Protein intake after exercise trial
Can protein intake after exercise decrease the risk of delayed low blood glucose levels after exercise?
Previous studies have shown that exercise in the late afternoon can increase the risk of low BGL not just straight after exercise but also during the night. The aim of this study is to find out if eating protein after exercise can help prevent low BGL later that night.
Visit 1: Meet the study team and collect some general information from you. We will ask you to complete a V̇O2 peak testing session, in which you will be asked to cycle on a stationary bike, increasing the intensity until you can no longer cycle. This is so that we can test your fitness level and set the intensity at the correct level when you come back for the testing sessions. This visit will take about one hour.
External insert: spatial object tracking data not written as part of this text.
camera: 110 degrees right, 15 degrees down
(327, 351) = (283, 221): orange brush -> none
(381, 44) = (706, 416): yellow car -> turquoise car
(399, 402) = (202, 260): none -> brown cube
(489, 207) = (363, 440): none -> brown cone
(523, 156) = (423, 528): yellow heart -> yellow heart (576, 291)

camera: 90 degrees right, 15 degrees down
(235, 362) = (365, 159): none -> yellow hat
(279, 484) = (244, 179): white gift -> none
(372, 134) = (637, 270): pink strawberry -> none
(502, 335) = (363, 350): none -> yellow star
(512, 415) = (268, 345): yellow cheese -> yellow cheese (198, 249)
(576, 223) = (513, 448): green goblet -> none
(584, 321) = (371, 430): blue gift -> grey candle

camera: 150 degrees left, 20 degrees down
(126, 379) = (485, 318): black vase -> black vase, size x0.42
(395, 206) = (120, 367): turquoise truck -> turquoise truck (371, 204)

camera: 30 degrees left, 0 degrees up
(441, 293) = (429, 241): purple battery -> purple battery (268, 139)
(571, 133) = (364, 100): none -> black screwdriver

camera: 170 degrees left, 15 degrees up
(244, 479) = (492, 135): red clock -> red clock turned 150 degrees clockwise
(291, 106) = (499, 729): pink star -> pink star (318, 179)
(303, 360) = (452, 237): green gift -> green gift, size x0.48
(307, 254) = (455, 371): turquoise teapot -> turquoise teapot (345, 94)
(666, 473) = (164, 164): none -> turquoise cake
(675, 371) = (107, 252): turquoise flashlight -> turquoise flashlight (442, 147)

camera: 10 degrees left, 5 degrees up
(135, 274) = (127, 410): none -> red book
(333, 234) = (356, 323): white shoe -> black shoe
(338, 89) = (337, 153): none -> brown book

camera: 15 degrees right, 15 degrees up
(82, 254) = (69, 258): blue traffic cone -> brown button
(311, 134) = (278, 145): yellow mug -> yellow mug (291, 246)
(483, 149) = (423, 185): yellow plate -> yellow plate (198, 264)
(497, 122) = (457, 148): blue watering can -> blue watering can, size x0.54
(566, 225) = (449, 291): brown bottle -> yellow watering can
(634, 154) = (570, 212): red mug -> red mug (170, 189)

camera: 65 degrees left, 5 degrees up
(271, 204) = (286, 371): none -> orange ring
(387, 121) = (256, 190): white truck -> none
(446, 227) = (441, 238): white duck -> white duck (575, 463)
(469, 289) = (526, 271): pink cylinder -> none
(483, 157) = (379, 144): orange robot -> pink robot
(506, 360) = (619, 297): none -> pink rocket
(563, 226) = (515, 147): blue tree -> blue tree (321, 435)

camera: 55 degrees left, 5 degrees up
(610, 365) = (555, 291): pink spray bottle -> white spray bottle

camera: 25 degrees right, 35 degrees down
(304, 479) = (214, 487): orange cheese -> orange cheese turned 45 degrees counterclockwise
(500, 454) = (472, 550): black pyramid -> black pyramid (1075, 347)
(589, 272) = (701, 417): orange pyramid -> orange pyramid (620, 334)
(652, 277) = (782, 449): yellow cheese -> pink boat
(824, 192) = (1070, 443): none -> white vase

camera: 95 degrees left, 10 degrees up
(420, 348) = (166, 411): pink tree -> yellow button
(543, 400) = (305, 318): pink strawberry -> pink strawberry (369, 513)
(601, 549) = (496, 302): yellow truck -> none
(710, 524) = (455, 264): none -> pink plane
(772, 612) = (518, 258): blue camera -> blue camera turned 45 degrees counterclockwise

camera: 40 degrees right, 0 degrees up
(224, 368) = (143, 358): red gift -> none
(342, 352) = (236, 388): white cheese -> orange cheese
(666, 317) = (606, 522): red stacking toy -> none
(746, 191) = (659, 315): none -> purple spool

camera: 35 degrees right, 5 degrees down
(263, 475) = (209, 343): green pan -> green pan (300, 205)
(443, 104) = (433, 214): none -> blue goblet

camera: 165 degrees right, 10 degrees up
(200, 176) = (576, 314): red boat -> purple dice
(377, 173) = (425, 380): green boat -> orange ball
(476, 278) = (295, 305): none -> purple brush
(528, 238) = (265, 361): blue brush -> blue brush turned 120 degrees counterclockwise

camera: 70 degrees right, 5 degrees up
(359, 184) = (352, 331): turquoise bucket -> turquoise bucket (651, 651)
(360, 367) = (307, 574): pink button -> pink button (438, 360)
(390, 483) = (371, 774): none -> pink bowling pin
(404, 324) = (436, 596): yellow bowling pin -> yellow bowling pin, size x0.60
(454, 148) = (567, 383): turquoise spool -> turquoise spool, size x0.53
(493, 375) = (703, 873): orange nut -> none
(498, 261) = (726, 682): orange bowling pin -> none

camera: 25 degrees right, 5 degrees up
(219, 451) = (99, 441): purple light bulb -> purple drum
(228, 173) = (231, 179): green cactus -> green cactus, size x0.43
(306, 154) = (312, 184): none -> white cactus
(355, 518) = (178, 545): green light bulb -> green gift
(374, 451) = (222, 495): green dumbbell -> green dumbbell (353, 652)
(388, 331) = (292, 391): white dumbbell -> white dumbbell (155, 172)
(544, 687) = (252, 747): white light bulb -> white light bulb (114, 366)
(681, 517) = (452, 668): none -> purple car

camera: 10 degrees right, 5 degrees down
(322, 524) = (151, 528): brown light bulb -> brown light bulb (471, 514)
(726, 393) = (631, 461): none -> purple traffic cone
Visit 2-3: On each study day we will ask you to come to the research unit at 11am. You will have two drips put in, one to take blood and the other to give you glucose and insulin to target a normal BGL with normal insulin levels. You will be given sandwiches for lunch. The exercise session will start at approximately 4pm. This will involve cycling on a stationary exercise bike at 65 percent of your maximum capacity for 45 minutes. Blood will be sampled at regular time points before, during and after exercise - this helps us to adjust the glucose drip to keep your BGL at target. We will also take blood samples for hormone levels throughout the study. You will not be able to eat after you have had lunch but you can have water. After exercise on one of the study days you will be given a protein drink in the evening and on the other study day you will not receive anything to eat but can still have water. We will keep your BGLs stable using the glucose drip and you will sleep overnight in the research unit. The study will finish at 6am and after this you will be given breakfast with your normal insulin and will then be able to go home.
If you are aged between 13 and 35 years old, weigh at least 42.9kg and your HbA1c is less than 9 percent you may be eligible for this study. If you have complications of your diabetes, an injury or any other health conditions (other than Type 1 Diabetes), please advise us as you may not be able to participate in the study.